**EXERCISE GOAL**
Repeat the lines word for word, beginning with the first one and continuing through the line that contains "BENEFICIOS DE LA".

Collected data:
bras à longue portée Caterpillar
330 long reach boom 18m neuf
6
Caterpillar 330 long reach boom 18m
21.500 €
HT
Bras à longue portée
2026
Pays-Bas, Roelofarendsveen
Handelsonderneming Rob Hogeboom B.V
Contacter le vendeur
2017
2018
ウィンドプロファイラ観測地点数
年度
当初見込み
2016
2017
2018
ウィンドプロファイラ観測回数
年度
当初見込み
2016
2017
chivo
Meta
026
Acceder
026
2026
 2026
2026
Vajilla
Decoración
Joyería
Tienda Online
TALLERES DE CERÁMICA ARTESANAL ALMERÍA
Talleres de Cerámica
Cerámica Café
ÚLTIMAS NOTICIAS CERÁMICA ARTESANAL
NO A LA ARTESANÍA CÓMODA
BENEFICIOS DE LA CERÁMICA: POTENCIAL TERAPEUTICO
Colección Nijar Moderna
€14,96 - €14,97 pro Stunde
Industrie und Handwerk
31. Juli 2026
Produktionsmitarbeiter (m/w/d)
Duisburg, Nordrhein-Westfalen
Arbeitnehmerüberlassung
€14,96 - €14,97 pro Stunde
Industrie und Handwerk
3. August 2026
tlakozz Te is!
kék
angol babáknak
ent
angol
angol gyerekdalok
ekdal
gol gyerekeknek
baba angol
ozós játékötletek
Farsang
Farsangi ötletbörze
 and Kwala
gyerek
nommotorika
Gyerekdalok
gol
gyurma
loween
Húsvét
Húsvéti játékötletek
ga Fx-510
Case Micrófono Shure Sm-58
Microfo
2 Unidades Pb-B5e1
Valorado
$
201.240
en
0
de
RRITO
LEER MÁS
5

**RESULT OF THIS EXERCISE**
bras à longue portée Caterpillar
330 long reach boom 18m neuf
6
Caterpillar 330 long reach boom 18m
21.500 €
HT
Bras à longue portée
2026
Pays-Bas, Roelofarendsveen
Handelsonderneming Rob Hogeboom B.V
Contacter le vendeur
2017
2018
ウィンドプロファイラ観測地点数
年度
当初見込み
2016
2017
2018
ウィンドプロファイラ観測回数
年度
当初見込み
2016
2017
chivo
Meta
026
Acceder
026
2026
 2026
2026
Vajilla
Decoración
Joyería
Tienda Online
TALLERES DE CERÁMICA ARTESANAL ALMERÍA
Talleres de Cerámica
Cerámica Café
ÚLTIMAS NOTICIAS CERÁMICA ARTESANAL
NO A LA ARTESANÍA CÓMODA
BENEFICIOS DE LA CERÁMICA: POTENCIAL TERAPEUTICO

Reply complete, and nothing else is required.